Let’s install objdump first:
$ sudo apt-get install binutils
Now, we can use objdump to dump the export address table of a PE file:
$ objdump -p kernel32.dll kernel32.dll: file format pei-x86-64 [...] The Data Directory Entry 0 0000000000090190 0000dd40 Export Directory [.edata (or where ever we found it)] [Ordinal/Name Pointer] Table [ 0] AcquireSRWLockExclusive [ 1] AcquireSRWLockShared [ 2] ActivateActCtx [ 3] ActivateActCtxWorker [ 4] AddAtomA [ 5] AddAtomW [...]

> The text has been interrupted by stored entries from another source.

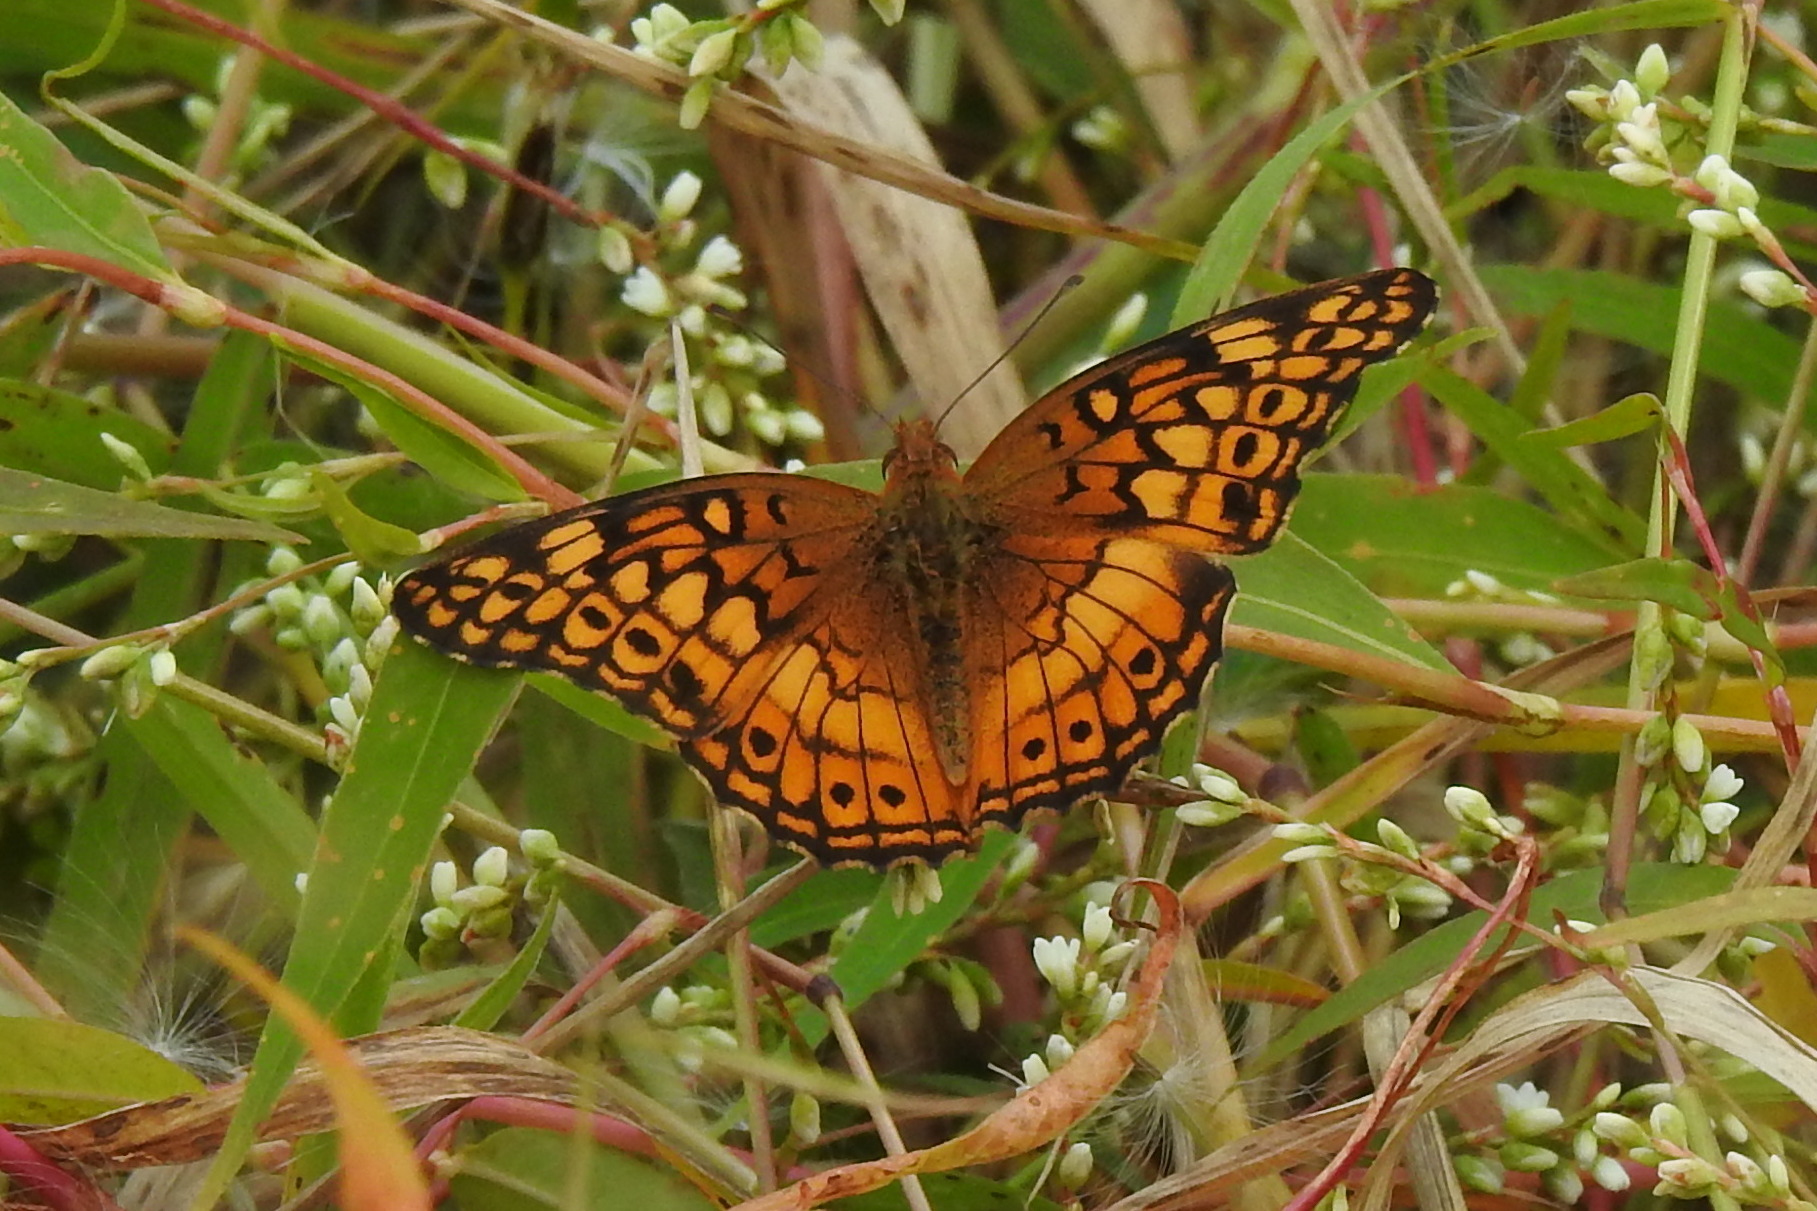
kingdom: Animalia
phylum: Arthropoda
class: Insecta
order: Lepidoptera
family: Nymphalidae
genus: Euptoieta
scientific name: Euptoieta claudia
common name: Variegated fritillary
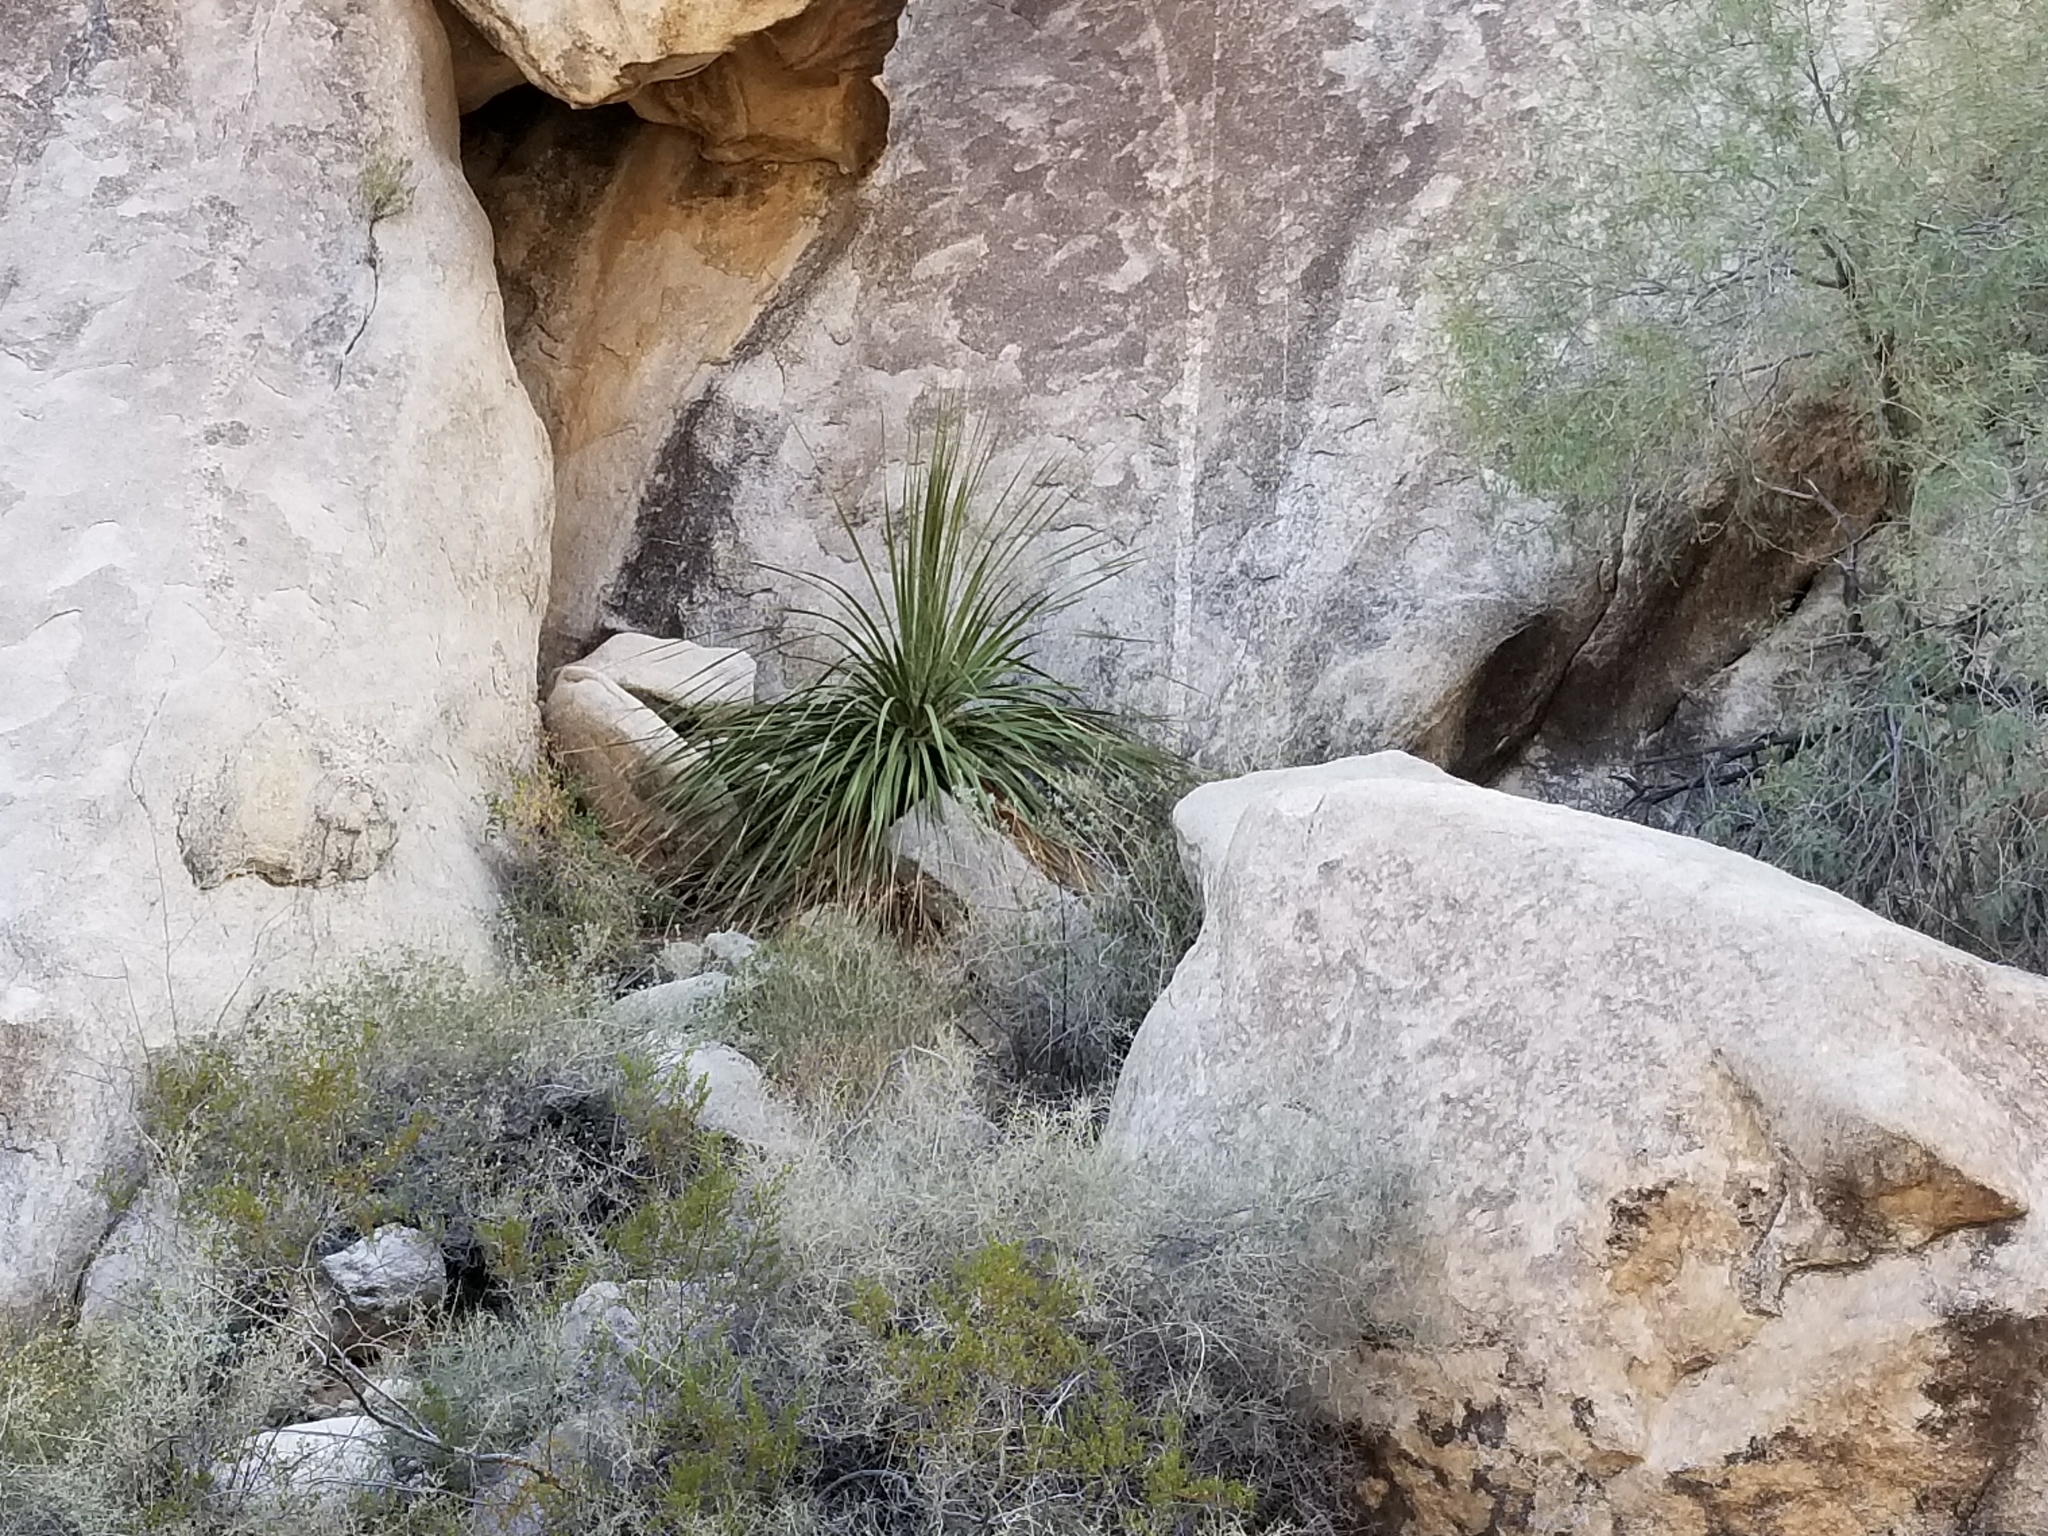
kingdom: Plantae
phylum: Tracheophyta
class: Liliopsida
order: Asparagales
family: Asparagaceae
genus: Nolina
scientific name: Nolina bigelovii
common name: Bigelow bear-grass
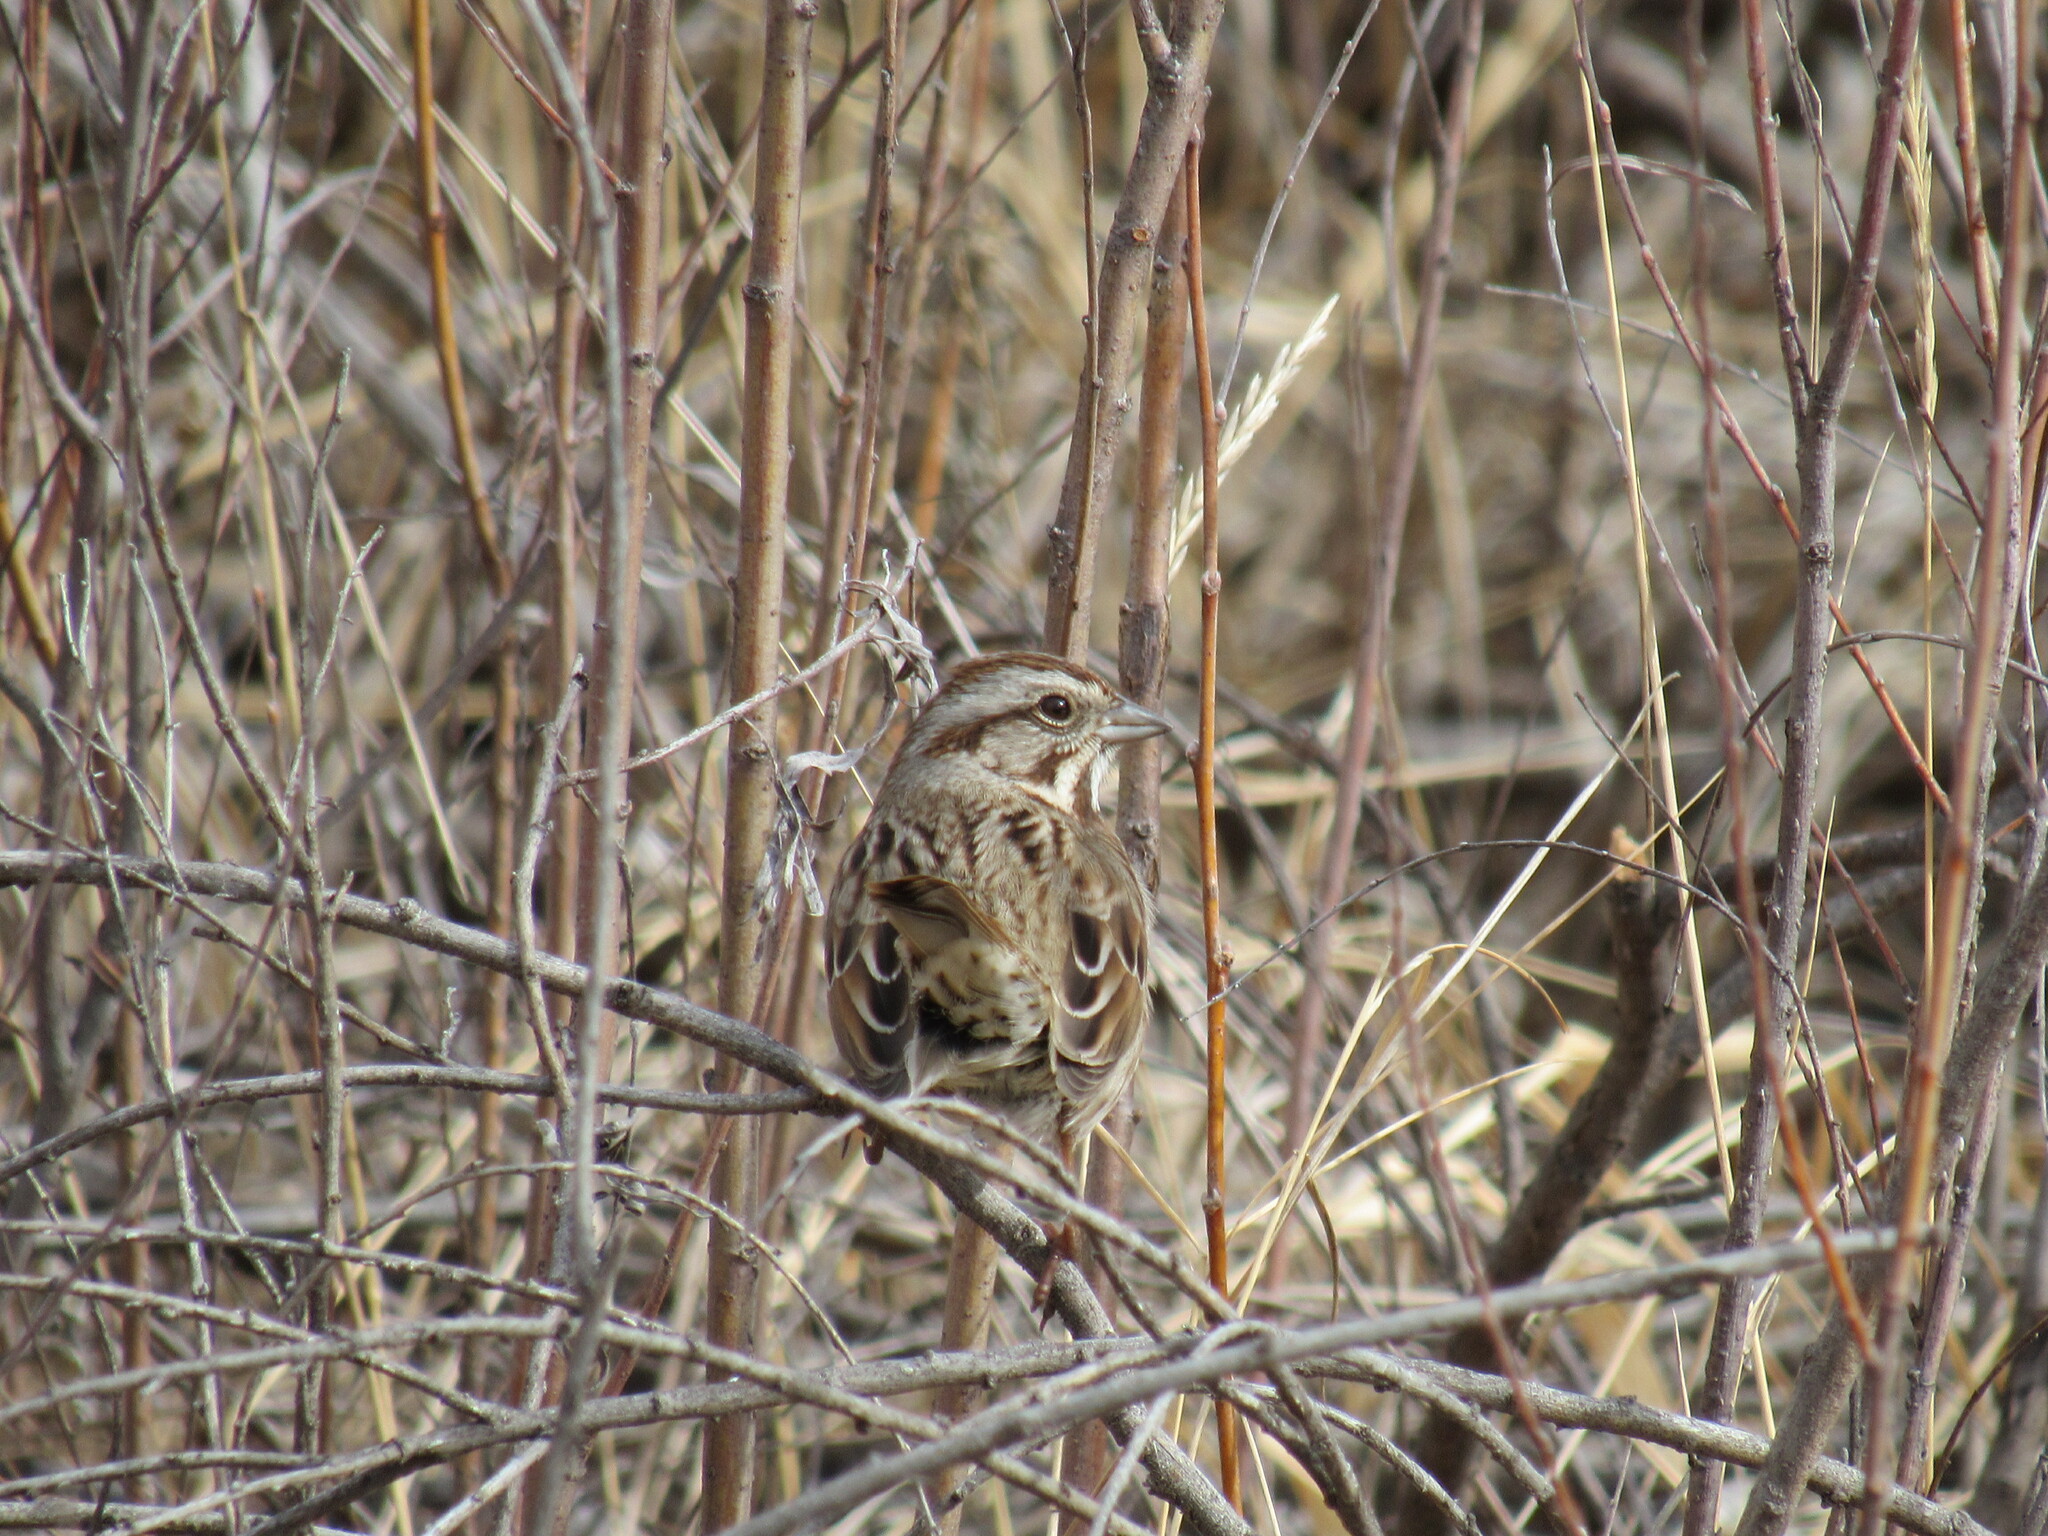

A disadvantage of using objdump for this is that the export table is shown alongside other information about the PE. Thus, we would need to parse out the lines pertaining to the exported symbols if we wanted to process it more.
We also need to be aware that we may have thousands of lines of data as output, and so we may need to grep and parse accordingly.
Finally, pefile is a python module that we can use to work with PE files.
Let’s install the pefile module using pip:
$ pip3 install pefile
We can use the “exports” flag to dump the exports of a DLL file:
$ python3 -m pefile exports kernel32.dll 0x18009417f b'AcquireSRWLockExclusive' 1 0x1800941b5 b'AcquireSRWLockShared' 2 0x18001e860 b'ActivateActCtx' 3 0x18001a570 b'ActivateActCtxWorker' 4 0x180021a70 b'AddAtomA' 5 [...]
Additionally, we can remove the “b” from the beginning of the symbol names with a one Python liner:
$ python3 -c 'import sys;import pefile;pe = pefile.PE(sys.argv);wr = sys.stdout.write; [wr("%s %s %i\n"%(hex(pe.OPTIONAL_HEADER.ImageBase + exp.address), exp.name.decode("utf-8"), exp.ordinal)) for exp in pe.DIRECTORY_ENTRY_EXPORT.symbols]' kernel32.dll 0x18009417f AcquireSRWLockExclusive 1 0x1800941b5 AcquireSRWLockShared 2 0x18001e860 ActivateActCtx 3 0x18001a570 ActivateActCtxWorker 4 0x180021a70 AddAtomA 5 [...]
Lastly, one thing we should note is that we do need Python on our Linux system to make use of the pefile module.
In this article, we looked at using the winedump command-line tool that is part of the wine tool to show exported symbols of a DLL.
Then, we looked at using the rabin2 tool from the Radare2 reverse engineering toolset. After this, we covered using the objdump tool to show information about a PE file.
Finally, we covered using the pefile Python module to extract information from a DLL. We can use any of these options to find out what symbols a DLL file exports on Linux.